Spectrum Sensing Algorithms for Cognitive Radio Based on Statistical Covariances

TL;DR

This paper introduces spectrum sensing algorithms for cognitive radio that utilize statistical covariances of received signals, enabling detection without prior knowledge of signal, noise, or channel parameters, verified through simulations.

Contribution

The paper proposes novel covariance-based spectrum sensing algorithms that do not require prior signal or noise information and are validated through theoretical analysis and simulations.

Findings

High detection probability demonstrated in simulations

Algorithms do not require signal, channel, or noise power knowledge

Effective for narrowband, DTV, and multi-antenna signals

Abstract

Spectrum sensing, i.e., detecting the presence of primary users in a licensed spectrum, is a fundamental problem in cognitive radio.
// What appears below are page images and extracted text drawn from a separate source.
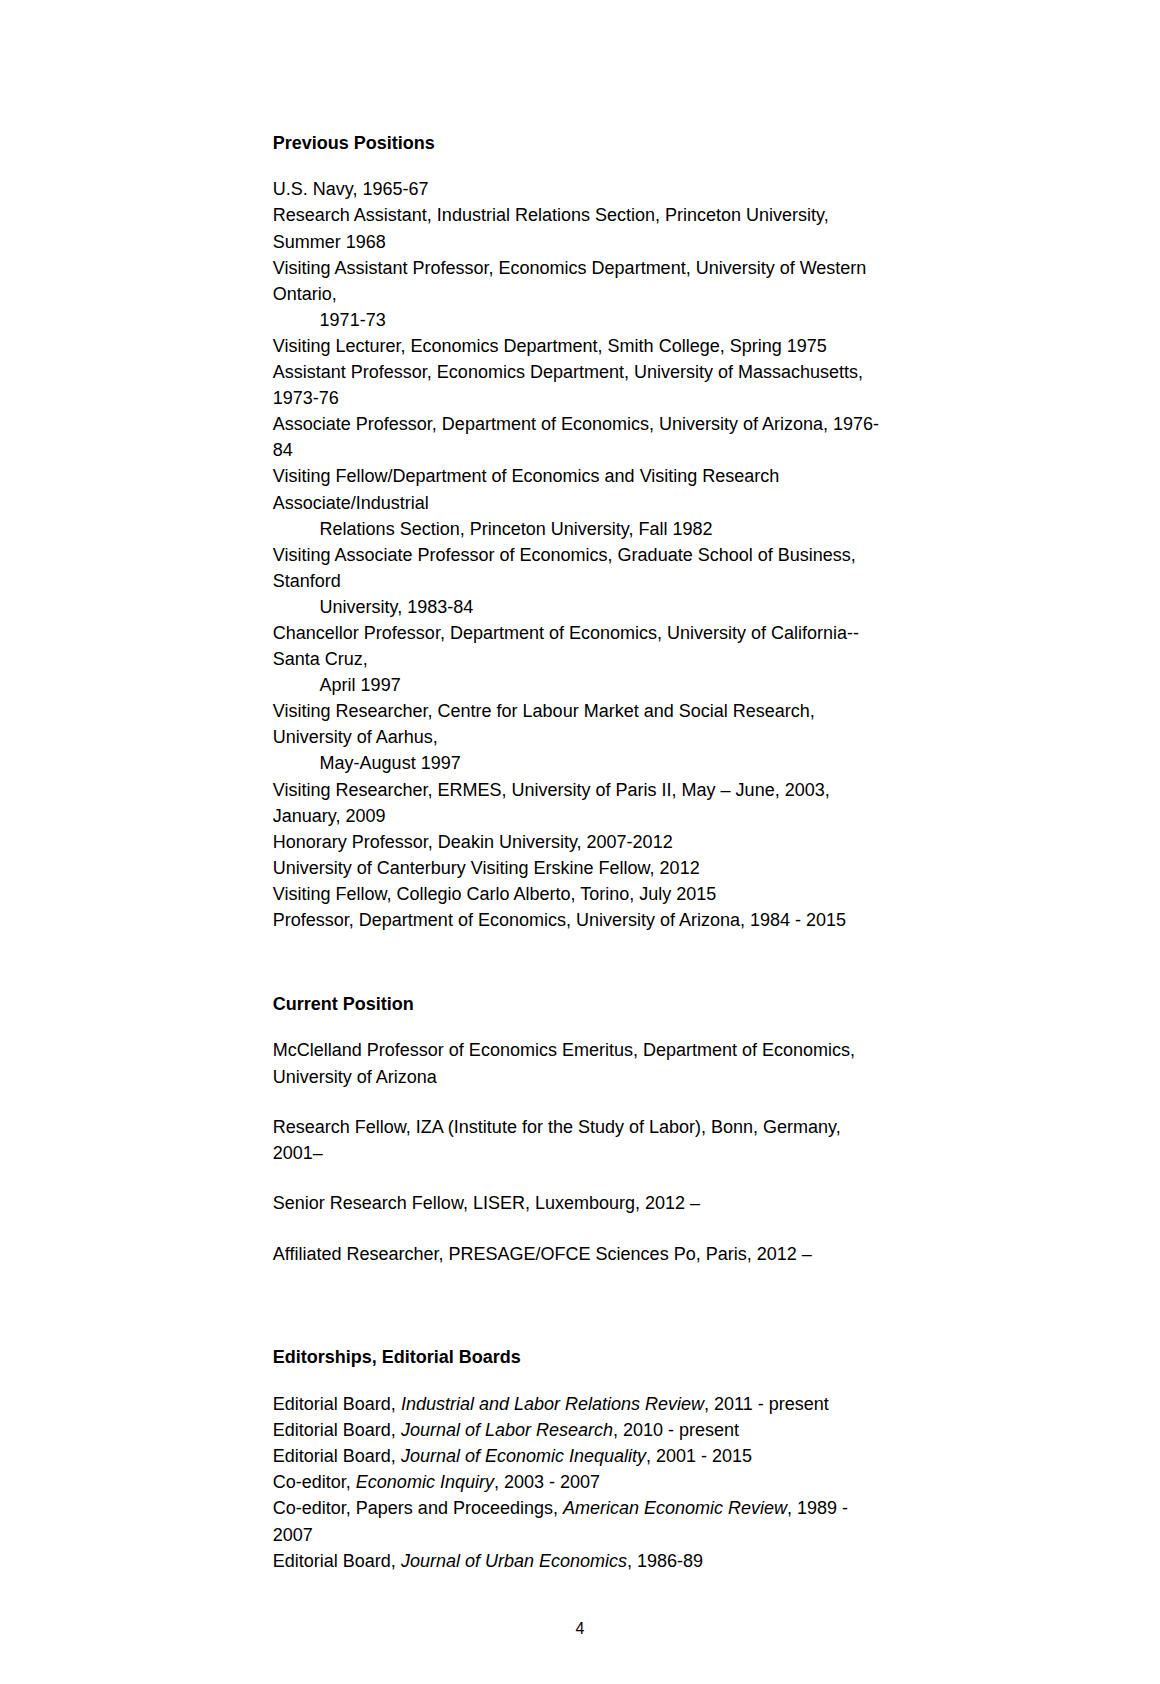Previous Positions
U.S. Navy, 1965-67
Research Assistant, Industrial Relations Section, Princeton University, Summer 1968
Visiting Assistant Professor, Economics Department, University of Western Ontario,
1971-73
Visiting Lecturer, Economics Department, Smith College, Spring 1975
Assistant Professor, Economics Department, University of Massachusetts, 1973-76
Associate Professor, Department of Economics, University of Arizona, 1976-84
Visiting Fellow/Department of Economics and Visiting Research Associate/Industrial
Relations Section, Princeton University, Fall 1982
Visiting Associate Professor of Economics, Graduate School of Business, Stanford
University, 1983-84
Chancellor Professor, Department of Economics, University of California--Santa Cruz,
April 1997
Visiting Researcher, Centre for Labour Market and Social Research, University of Aarhus,
May-August 1997
Visiting Researcher, ERMES, University of Paris II, May – June, 2003, January, 2009
Honorary Professor, Deakin University, 2007-2012
University of Canterbury Visiting Erskine Fellow, 2012
Visiting Fellow, Collegio Carlo Alberto, Torino, July 2015
Professor, Department of Economics, University of Arizona, 1984 - 2015
Current Position
McClelland Professor of Economics Emeritus, Department of Economics, University of Arizona
Research Fellow, IZA (Institute for the Study of Labor), Bonn, Germany, 2001–
Senior Research Fellow, LISER, Luxembourg, 2012 –
Affiliated Researcher, PRESAGE/OFCE Sciences Po, Paris, 2012 –
Editorships, Editorial Boards
Editorial Board, Industrial and Labor Relations Review, 2011 - present
Editorial Board, Journal of Labor Research, 2010 - present
Editorial Board, Journal of Economic Inequality, 2001 - 2015
Co-editor, Economic Inquiry, 2003 - 2007
Co-editor, Papers and Proceedings, American Economic Review, 1989 - 2007
Editorial Board, Journal of Urban Economics, 1986-89
4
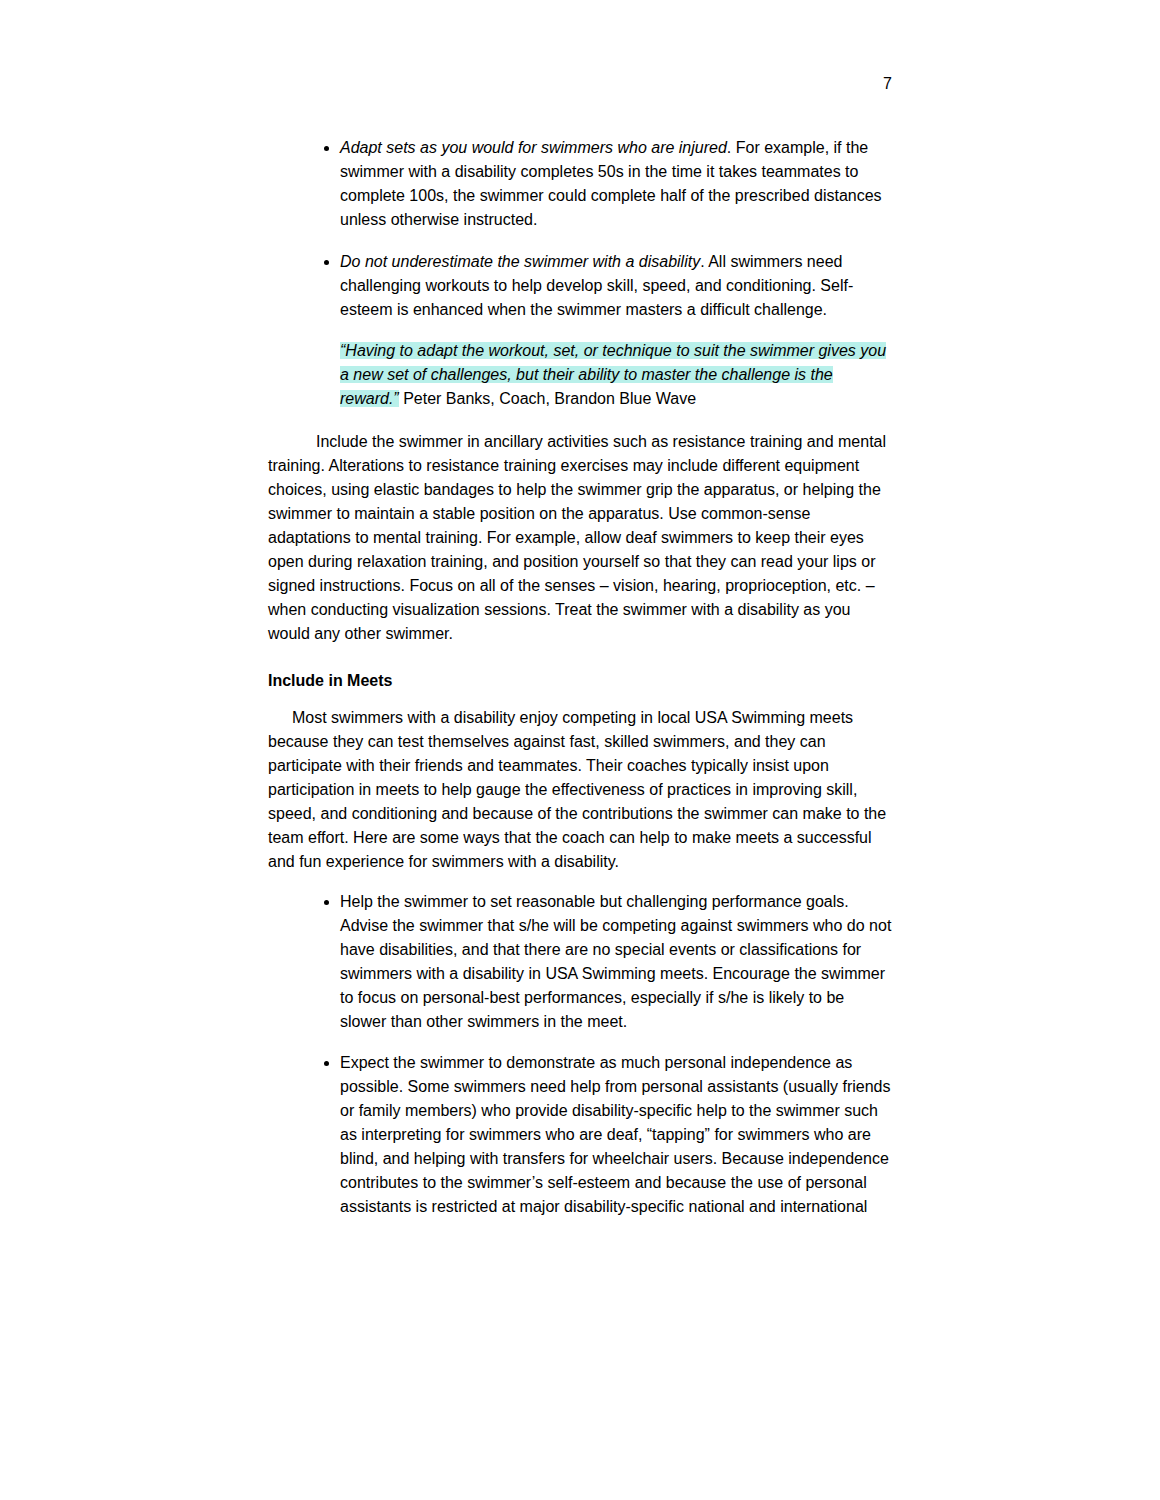7
Adapt sets as you would for swimmers who are injured. For example, if the swimmer with a disability completes 50s in the time it takes teammates to complete 100s, the swimmer could complete half of the prescribed distances unless otherwise instructed.
Do not underestimate the swimmer with a disability. All swimmers need challenging workouts to help develop skill, speed, and conditioning. Self-esteem is enhanced when the swimmer masters a difficult challenge.
“Having to adapt the workout, set, or technique to suit the swimmer gives you a new set of challenges, but their ability to master the challenge is the reward.” Peter Banks, Coach, Brandon Blue Wave
Include the swimmer in ancillary activities such as resistance training and mental training. Alterations to resistance training exercises may include different equipment choices, using elastic bandages to help the swimmer grip the apparatus, or helping the swimmer to maintain a stable position on the apparatus. Use common-sense adaptations to mental training. For example, allow deaf swimmers to keep their eyes open during relaxation training, and position yourself so that they can read your lips or signed instructions. Focus on all of the senses – vision, hearing, proprioception, etc. – when conducting visualization sessions. Treat the swimmer with a disability as you would any other swimmer.
Include in Meets
Most swimmers with a disability enjoy competing in local USA Swimming meets because they can test themselves against fast, skilled swimmers, and they can participate with their friends and teammates. Their coaches typically insist upon participation in meets to help gauge the effectiveness of practices in improving skill, speed, and conditioning and because of the contributions the swimmer can make to the team effort. Here are some ways that the coach can help to make meets a successful and fun experience for swimmers with a disability.
Help the swimmer to set reasonable but challenging performance goals. Advise the swimmer that s/he will be competing against swimmers who do not have disabilities, and that there are no special events or classifications for swimmers with a disability in USA Swimming meets. Encourage the swimmer to focus on personal-best performances, especially if s/he is likely to be slower than other swimmers in the meet.
Expect the swimmer to demonstrate as much personal independence as possible. Some swimmers need help from personal assistants (usually friends or family members) who provide disability-specific help to the swimmer such as interpreting for swimmers who are deaf, “tapping” for swimmers who are blind, and helping with transfers for wheelchair users. Because independence contributes to the swimmer’s self-esteem and because the use of personal assistants is restricted at major disability-specific national and international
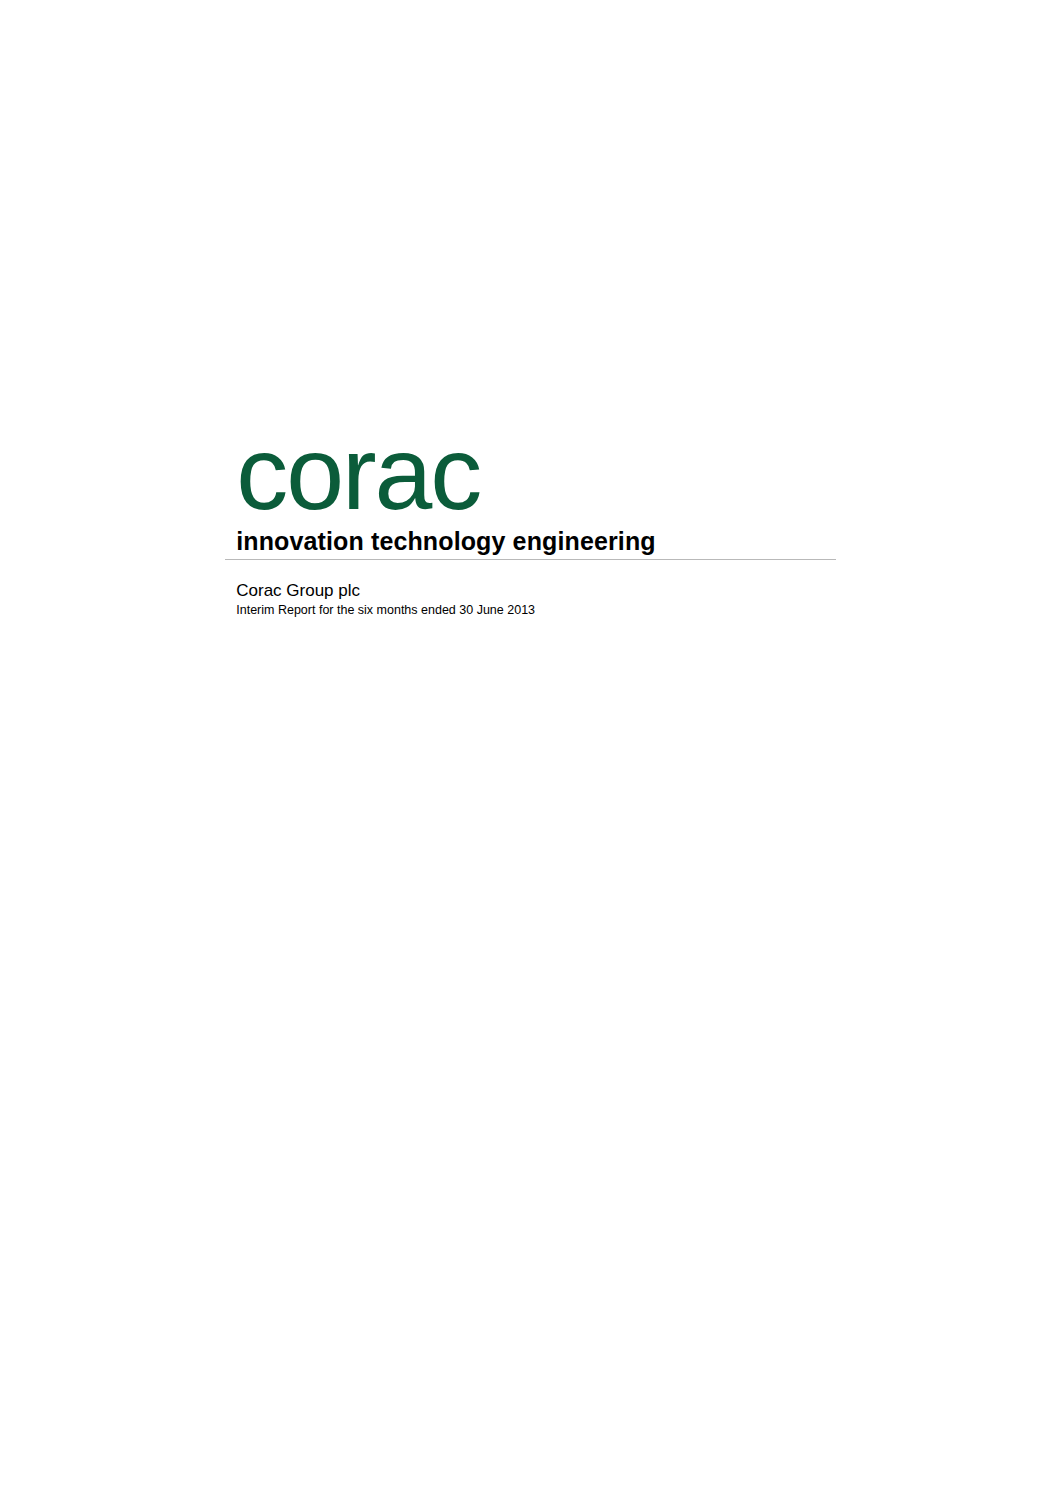corac
innovation technology engineering
Corac Group plc
Interim Report for the six months ended 30 June 2013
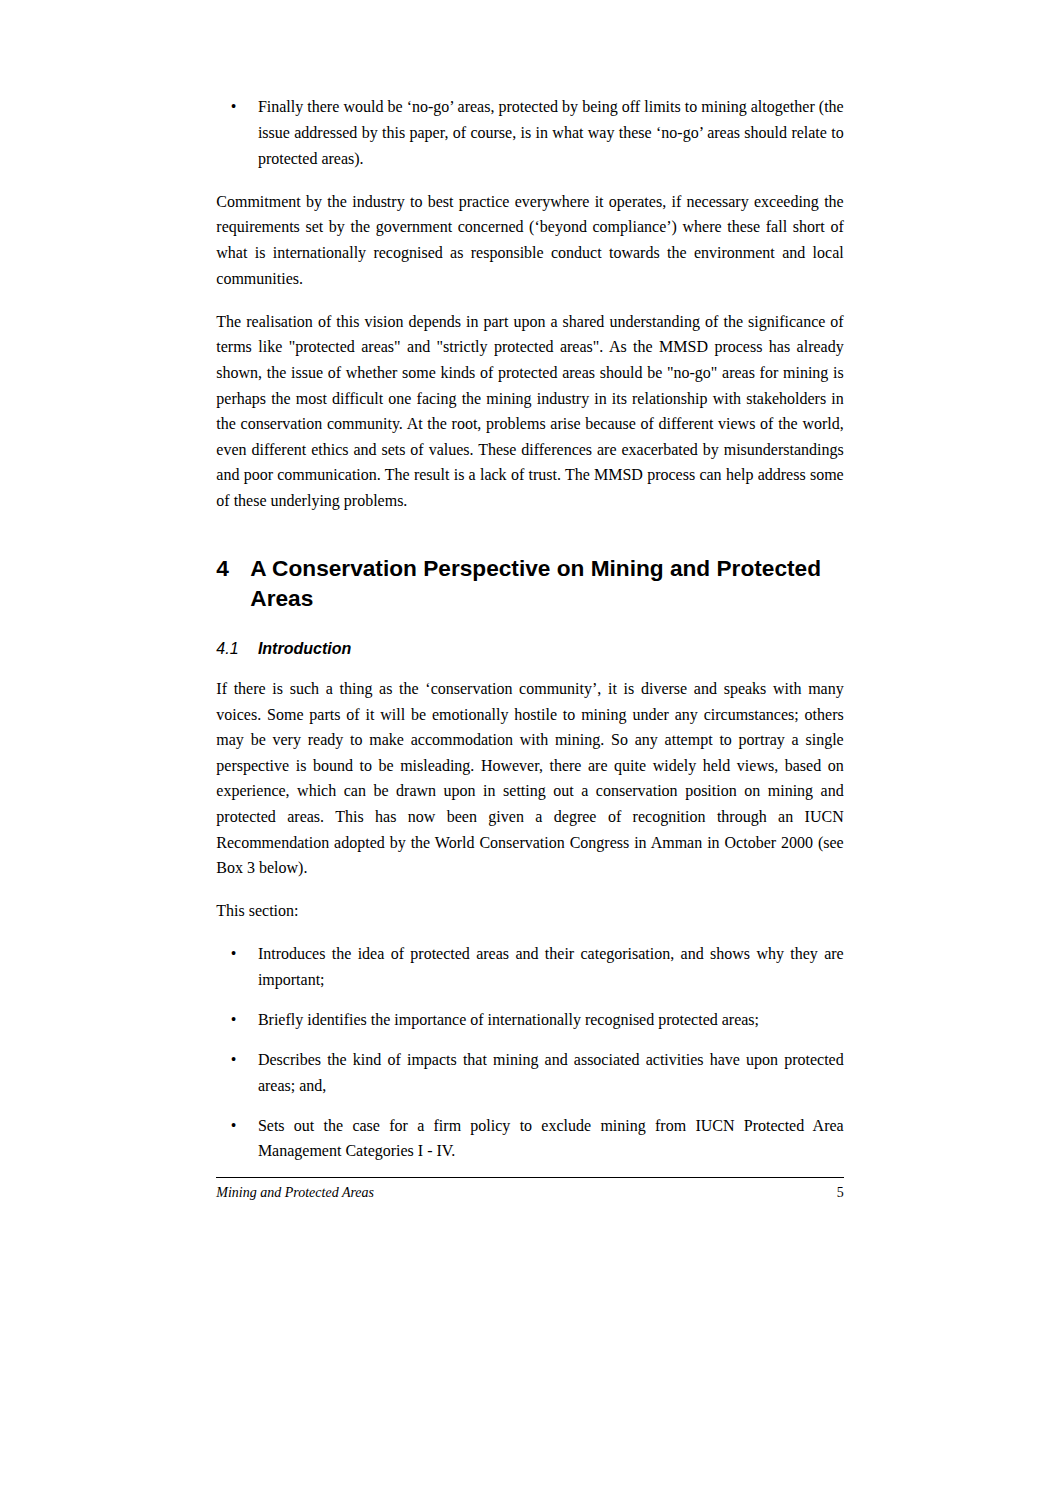Finally there would be ‘no-go’ areas, protected by being off limits to mining altogether (the issue addressed by this paper, of course, is in what way these ‘no-go’ areas should relate to protected areas).
Commitment by the industry to best practice everywhere it operates, if necessary exceeding the requirements set by the government concerned (‘beyond compliance’) where these fall short of what is internationally recognised as responsible conduct towards the environment and local communities.
The realisation of this vision depends in part upon a shared understanding of the significance of terms like "protected areas" and "strictly protected areas". As the MMSD process has already shown, the issue of whether some kinds of protected areas should be "no-go" areas for mining is perhaps the most difficult one facing the mining industry in its relationship with stakeholders in the conservation community. At the root, problems arise because of different views of the world, even different ethics and sets of values. These differences are exacerbated by misunderstandings and poor communication. The result is a lack of trust. The MMSD process can help address some of these underlying problems.
4 A Conservation Perspective on Mining and Protected Areas
4.1 Introduction
If there is such a thing as the ‘conservation community’, it is diverse and speaks with many voices. Some parts of it will be emotionally hostile to mining under any circumstances; others may be very ready to make accommodation with mining. So any attempt to portray a single perspective is bound to be misleading. However, there are quite widely held views, based on experience, which can be drawn upon in setting out a conservation position on mining and protected areas. This has now been given a degree of recognition through an IUCN Recommendation adopted by the World Conservation Congress in Amman in October 2000 (see Box 3 below).
This section:
Introduces the idea of protected areas and their categorisation, and shows why they are important;
Briefly identifies the importance of internationally recognised protected areas;
Describes the kind of impacts that mining and associated activities have upon protected areas; and,
Sets out the case for a firm policy to exclude mining from IUCN Protected Area Management Categories I - IV.
Mining and Protected Areas 5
Since the statistical covariances of received signal and noise are usually different, they can be used to differentiate the case where the primary user's signal is present from the case where there is only noise. In this paper, spectrum sensing algorithms are proposed based on the sample covariance matrix calculated from a limited number of received signal samples. Two test statistics are then extracted from the sample covariance matrix. A decision on the signal presence is made by comparing the two test statistics. Theoretical analysis for the proposed algorithms is given. Detection probability and associated threshold are found based on statistical theory. The methods do not need any information of the signal, the channel and noise power a priori. Also, no synchronization is needed. Simulations based on narrowband signals, captured digital television (DTV) signals and multiple antenna signals are presented to verify the methods.